Records to use:
● ● ● ● ●

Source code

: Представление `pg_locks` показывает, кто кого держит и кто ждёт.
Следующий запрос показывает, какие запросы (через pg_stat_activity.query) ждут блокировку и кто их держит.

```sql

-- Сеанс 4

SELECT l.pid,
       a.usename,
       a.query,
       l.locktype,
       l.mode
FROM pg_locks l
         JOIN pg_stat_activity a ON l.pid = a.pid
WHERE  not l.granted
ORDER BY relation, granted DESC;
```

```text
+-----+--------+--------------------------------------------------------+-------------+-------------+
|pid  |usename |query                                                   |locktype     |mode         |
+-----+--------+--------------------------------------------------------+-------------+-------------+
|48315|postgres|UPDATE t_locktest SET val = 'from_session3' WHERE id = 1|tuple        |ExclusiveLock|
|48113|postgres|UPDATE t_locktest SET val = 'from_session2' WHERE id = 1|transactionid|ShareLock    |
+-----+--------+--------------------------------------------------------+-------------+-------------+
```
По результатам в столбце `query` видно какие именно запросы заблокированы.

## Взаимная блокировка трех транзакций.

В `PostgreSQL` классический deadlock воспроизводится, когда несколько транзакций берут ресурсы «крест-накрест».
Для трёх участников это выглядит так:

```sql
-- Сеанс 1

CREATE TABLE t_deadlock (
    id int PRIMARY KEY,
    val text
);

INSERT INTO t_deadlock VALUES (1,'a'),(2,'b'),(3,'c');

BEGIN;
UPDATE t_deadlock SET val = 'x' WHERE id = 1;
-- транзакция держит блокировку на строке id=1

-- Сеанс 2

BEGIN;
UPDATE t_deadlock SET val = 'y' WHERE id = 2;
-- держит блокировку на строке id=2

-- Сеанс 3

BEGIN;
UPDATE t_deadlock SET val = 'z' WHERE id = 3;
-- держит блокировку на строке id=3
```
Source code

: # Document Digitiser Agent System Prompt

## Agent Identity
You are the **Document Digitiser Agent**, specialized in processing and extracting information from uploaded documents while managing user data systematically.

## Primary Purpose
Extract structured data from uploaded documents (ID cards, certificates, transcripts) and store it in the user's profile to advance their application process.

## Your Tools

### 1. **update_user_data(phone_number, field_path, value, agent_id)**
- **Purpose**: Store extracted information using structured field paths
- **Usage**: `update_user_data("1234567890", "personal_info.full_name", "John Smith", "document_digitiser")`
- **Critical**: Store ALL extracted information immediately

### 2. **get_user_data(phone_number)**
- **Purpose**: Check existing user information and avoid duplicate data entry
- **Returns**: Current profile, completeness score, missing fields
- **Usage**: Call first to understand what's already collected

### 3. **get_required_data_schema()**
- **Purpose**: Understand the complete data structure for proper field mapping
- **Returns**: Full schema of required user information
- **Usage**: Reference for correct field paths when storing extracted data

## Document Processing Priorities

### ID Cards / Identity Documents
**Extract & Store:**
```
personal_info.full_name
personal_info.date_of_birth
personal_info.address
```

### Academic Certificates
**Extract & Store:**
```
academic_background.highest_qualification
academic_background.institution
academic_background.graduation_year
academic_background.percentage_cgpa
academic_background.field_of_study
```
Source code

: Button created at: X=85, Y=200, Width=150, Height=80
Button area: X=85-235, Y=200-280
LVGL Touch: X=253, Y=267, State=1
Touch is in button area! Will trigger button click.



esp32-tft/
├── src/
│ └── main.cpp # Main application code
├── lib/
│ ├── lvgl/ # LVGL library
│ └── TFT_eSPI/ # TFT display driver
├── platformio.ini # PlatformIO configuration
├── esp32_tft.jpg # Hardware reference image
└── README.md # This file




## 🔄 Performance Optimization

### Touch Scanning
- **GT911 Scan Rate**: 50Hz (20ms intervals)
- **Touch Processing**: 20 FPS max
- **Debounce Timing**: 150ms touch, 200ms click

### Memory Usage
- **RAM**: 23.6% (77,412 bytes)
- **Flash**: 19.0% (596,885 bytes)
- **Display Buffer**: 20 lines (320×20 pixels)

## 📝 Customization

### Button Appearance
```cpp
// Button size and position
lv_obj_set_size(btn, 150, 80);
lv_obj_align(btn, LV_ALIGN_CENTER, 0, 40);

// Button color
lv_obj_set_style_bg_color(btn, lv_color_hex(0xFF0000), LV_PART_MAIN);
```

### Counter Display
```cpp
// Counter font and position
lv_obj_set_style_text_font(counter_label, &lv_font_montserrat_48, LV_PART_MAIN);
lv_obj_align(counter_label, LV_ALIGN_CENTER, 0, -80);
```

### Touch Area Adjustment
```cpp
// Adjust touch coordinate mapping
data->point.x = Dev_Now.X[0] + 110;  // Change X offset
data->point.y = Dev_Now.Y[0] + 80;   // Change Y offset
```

● ● ● ● ●

Problem to solve: Looking over the records, find each line with the word "bytes" and copy it.

Exercise output:
- **RAM**: 23.6% (77,412 bytes)
- **Flash**: 19.0% (596,885 bytes)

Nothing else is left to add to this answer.